If they solve the range, cost and recharge time issues they still have one HUGE hurdle to get over: domestic generating capacity and infrastructure. If everybody has an electric car that is going to require a LOT more generating capacity. Capacity that will have to be built, and that takes many years to bring online. I’m not saying it can’t be done. But it would take something like decades to do it. And then the energy dedicated to gas refining would have to shift to providing fuels for the electrical plants. Unless we shifted to nuclear, which has its own set of issues. A lot would have to change for electric vehicles to have anything other than a niche following.
CC
That is the 800 lb. gorilla.
There is a YouTube Channel from an Australian engineer called "MGuy"

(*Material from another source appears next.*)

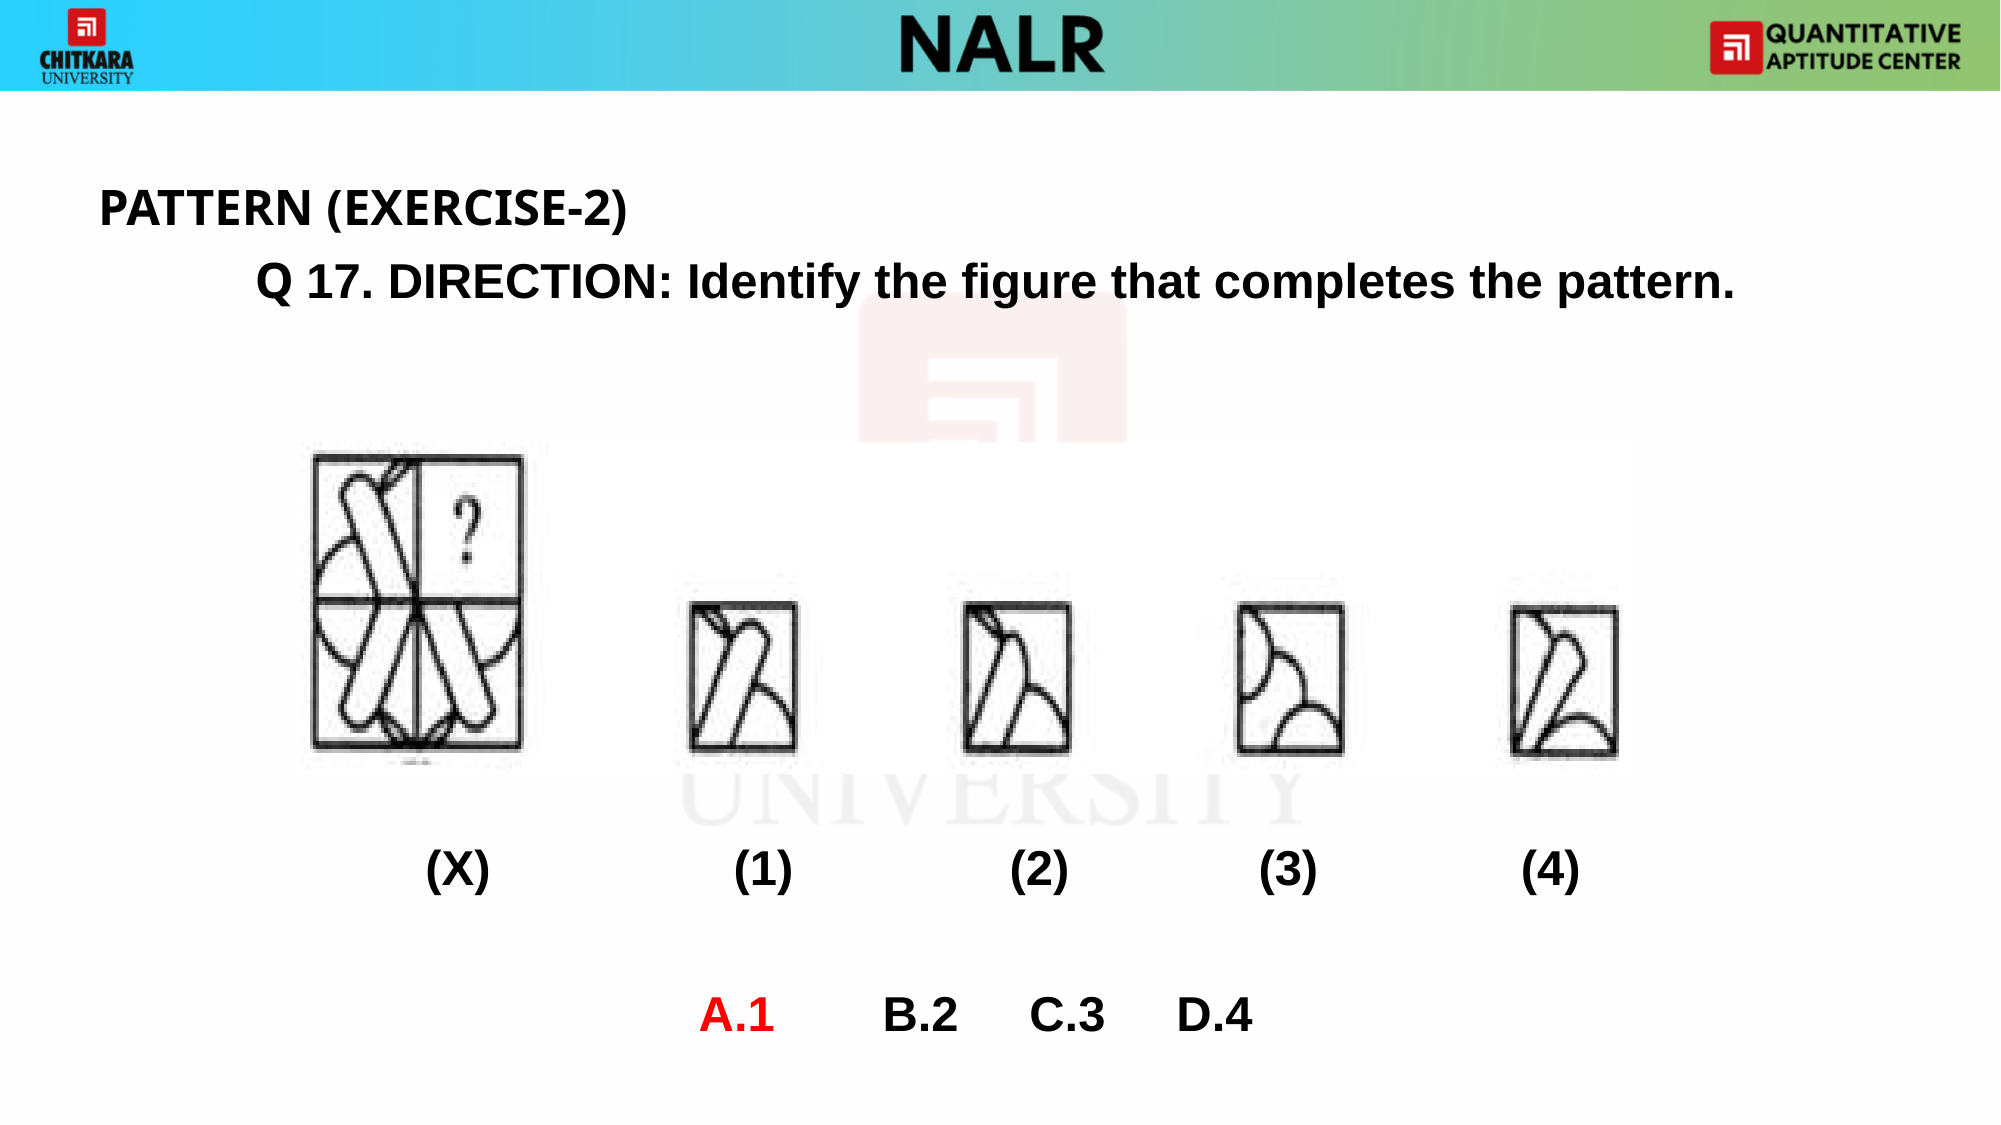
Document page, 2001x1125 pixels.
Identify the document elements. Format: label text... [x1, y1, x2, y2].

list PATTERN (EXERCISE-2) Q 17. DIRECTION: Identify the figure that completes the pattern. (X) (1) (2) (3) (4) A.1 B.2 C.3 D.4 [33, 175, 1959, 1053]
picture [0, 0, 2001, 1125]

that I have been watching for a few years, and he is militantly anti-EV. He has dozens of videos, and while his information delivery is reading from his written script and verbatim from clips of news, it is the way he puts it together that is valuable and informative.
Here are a few of his videos that discuss this issue you highlighted in particular, the need for infrastructure:



Granted, his handle "MGuy" is derivative of his apparent attraction to MG sports cars, and from the perspective of someone who owned one myself for many years, I find it humorous that any sane engineer would enjoy them due to their...er..."reliability" and engineering, but I think is is the style he likes, not the engineering!
That said, these videos concentrate on the infrastructure issues which everyone just paves right over and rarely mention except in the inane "If you build it, they will come" which would be worded in this case as "If you build EVs, the Infrastructure will come"....which is as you infer-wishful thinking.
I fully appreciate the concept of Electric Vehicles (EV) and the things that go along with that concept, the torque, acceleration, quietness, and even the concept that they may be mechanically simpler.
But I do not ignore the concepts that are problematic such as infrastructure, power generation and availability, long charging sessions, unavailability of charging facilities to apartment dwellers and motel patrons, degradation of charge intervals due to weather demands that encompass extremes of both hot and cold that affect battery usage with heaters or air conditioners, battery damage in accidents, costs of battery replacement, weight issues, tire wear, ground clearance, and fire risks with the attendant risks to firefighters, people, and buildings which will eventually result in higher insurance costs.
But most of all, I intensely oppose having Electric Vehicles imposed upon me under the false pretenses that they are better for the environment (they aren't), that they are more economic (they aren't) and that they combat anthropogenic climate change (that is a hoax that doesn't need combatting), the last one being the most egregiously grating on my conservative values.